= WHAT YOU SHOULD DO =
Copy out all of the material below, swapping every "bbox" for "bounding box" and leaving the rest untouched.

= DATA SUPPLIED =
━━━━━━━━━━━━━━━━━━━━━━━━━━━━━━

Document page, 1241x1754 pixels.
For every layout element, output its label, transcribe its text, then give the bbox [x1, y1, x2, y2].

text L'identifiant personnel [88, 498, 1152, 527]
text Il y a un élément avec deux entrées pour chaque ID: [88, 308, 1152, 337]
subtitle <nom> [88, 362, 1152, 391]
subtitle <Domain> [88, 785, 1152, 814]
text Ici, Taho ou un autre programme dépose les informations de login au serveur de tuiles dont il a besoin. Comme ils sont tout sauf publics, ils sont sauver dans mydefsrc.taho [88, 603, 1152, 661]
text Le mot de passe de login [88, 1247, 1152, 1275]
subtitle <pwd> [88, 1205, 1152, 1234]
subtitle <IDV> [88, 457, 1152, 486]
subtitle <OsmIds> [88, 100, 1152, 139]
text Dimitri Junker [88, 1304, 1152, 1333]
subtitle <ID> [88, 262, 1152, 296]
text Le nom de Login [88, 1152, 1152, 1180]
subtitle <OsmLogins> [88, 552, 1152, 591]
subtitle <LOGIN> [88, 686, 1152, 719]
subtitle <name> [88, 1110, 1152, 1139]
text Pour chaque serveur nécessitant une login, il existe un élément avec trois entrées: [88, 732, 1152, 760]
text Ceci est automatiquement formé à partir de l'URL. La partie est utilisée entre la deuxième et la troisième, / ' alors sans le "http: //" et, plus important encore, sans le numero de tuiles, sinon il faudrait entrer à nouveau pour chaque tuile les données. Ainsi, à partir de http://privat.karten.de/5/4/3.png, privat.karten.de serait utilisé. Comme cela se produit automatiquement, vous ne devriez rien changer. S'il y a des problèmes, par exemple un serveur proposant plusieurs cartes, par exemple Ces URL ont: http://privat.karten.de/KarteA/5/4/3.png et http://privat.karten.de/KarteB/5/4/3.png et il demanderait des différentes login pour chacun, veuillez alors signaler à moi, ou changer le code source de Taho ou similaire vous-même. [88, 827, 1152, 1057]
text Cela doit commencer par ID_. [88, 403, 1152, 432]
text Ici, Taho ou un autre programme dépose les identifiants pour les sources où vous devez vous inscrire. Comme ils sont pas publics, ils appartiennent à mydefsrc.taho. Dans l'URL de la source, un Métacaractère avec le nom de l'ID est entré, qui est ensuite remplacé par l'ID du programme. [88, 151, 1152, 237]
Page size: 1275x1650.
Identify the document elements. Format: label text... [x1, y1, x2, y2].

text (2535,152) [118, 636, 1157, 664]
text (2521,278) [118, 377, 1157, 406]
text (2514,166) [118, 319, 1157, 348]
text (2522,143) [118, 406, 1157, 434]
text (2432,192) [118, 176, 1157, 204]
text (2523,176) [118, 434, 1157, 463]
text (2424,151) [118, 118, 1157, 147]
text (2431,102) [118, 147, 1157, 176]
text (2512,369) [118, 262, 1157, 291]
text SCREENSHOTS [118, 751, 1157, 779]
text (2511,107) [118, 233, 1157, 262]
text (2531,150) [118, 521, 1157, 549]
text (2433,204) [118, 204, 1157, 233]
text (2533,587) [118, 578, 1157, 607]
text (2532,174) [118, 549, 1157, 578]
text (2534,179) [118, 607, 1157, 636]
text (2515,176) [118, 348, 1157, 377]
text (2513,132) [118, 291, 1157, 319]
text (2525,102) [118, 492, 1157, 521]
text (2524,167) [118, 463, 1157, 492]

━━━━━━━━━━━━━━━━━━━━━━━━━━━━━━

= RESULT OF THE TASK =
Document page, 1241x1754 pixels.
For every layout element, output its label, transcribe its text, then give the bounding box [x1, y1, x2, y2].

text L'identifiant personnel [88, 498, 1152, 527]
text Il y a un élément avec deux entrées pour chaque ID: [88, 308, 1152, 337]
subtitle <nom> [88, 362, 1152, 391]
subtitle <Domain> [88, 785, 1152, 814]
text Ici, Taho ou un autre programme dépose les informations de login au serveur de tuiles dont il a besoin. Comme ils sont tout sauf publics, ils sont sauver dans mydefsrc.taho [88, 603, 1152, 661]
text Le mot de passe de login [88, 1247, 1152, 1275]
subtitle <pwd> [88, 1205, 1152, 1234]
subtitle <IDV> [88, 457, 1152, 486]
subtitle <OsmIds> [88, 100, 1152, 139]
text Dimitri Junker [88, 1304, 1152, 1333]
subtitle <ID> [88, 262, 1152, 296]
text Le nom de Login [88, 1152, 1152, 1180]
subtitle <OsmLogins> [88, 552, 1152, 591]
subtitle <LOGIN> [88, 686, 1152, 719]
subtitle <name> [88, 1110, 1152, 1139]
text Pour chaque serveur nécessitant une login, il existe un élément avec trois entrées: [88, 732, 1152, 760]
text Ceci est automatiquement formé à partir de l'URL. La partie est utilisée entre la deuxième et la troisième, / ' alors sans le "http: //" et, plus important encore, sans le numero de tuiles, sinon il faudrait entrer à nouveau pour chaque tuile les données. Ainsi, à partir de http://privat.karten.de/5/4/3.png, privat.karten.de serait utilisé. Comme cela se produit automatiquement, vous ne devriez rien changer. S'il y a des problèmes, par exemple un serveur proposant plusieurs cartes, par exemple Ces URL ont: http://privat.karten.de/KarteA/5/4/3.png et http://privat.karten.de/KarteB/5/4/3.png et il demanderait des différentes login pour chacun, veuillez alors signaler à moi, ou changer le code source de Taho ou similaire vous-même. [88, 827, 1152, 1057]
text Cela doit commencer par ID_. [88, 403, 1152, 432]
text Ici, Taho ou un autre programme dépose les identifiants pour les sources où vous devez vous inscrire. Comme ils sont pas publics, ils appartiennent à mydefsrc.taho. Dans l'URL de la source, un Métacaractère avec le nom de l'ID est entré, qui est ensuite remplacé par l'ID du programme. [88, 151, 1152, 237]
Page size: 1275x1650.
Identify the document elements. Format: label text... [x1, y1, x2, y2].

text (2535,152) [118, 636, 1157, 664]
text (2521,278) [118, 377, 1157, 406]
text (2514,166) [118, 319, 1157, 348]
text (2522,143) [118, 406, 1157, 434]
text (2432,192) [118, 176, 1157, 204]
text (2523,176) [118, 434, 1157, 463]
text (2424,151) [118, 118, 1157, 147]
text (2431,102) [118, 147, 1157, 176]
text (2512,369) [118, 262, 1157, 291]
text SCREENSHOTS [118, 751, 1157, 779]
text (2511,107) [118, 233, 1157, 262]
text (2531,150) [118, 521, 1157, 549]
text (2433,204) [118, 204, 1157, 233]
text (2533,587) [118, 578, 1157, 607]
text (2532,174) [118, 549, 1157, 578]
text (2534,179) [118, 607, 1157, 636]
text (2515,176) [118, 348, 1157, 377]
text (2513,132) [118, 291, 1157, 319]
text (2525,102) [118, 492, 1157, 521]
text (2524,167) [118, 463, 1157, 492]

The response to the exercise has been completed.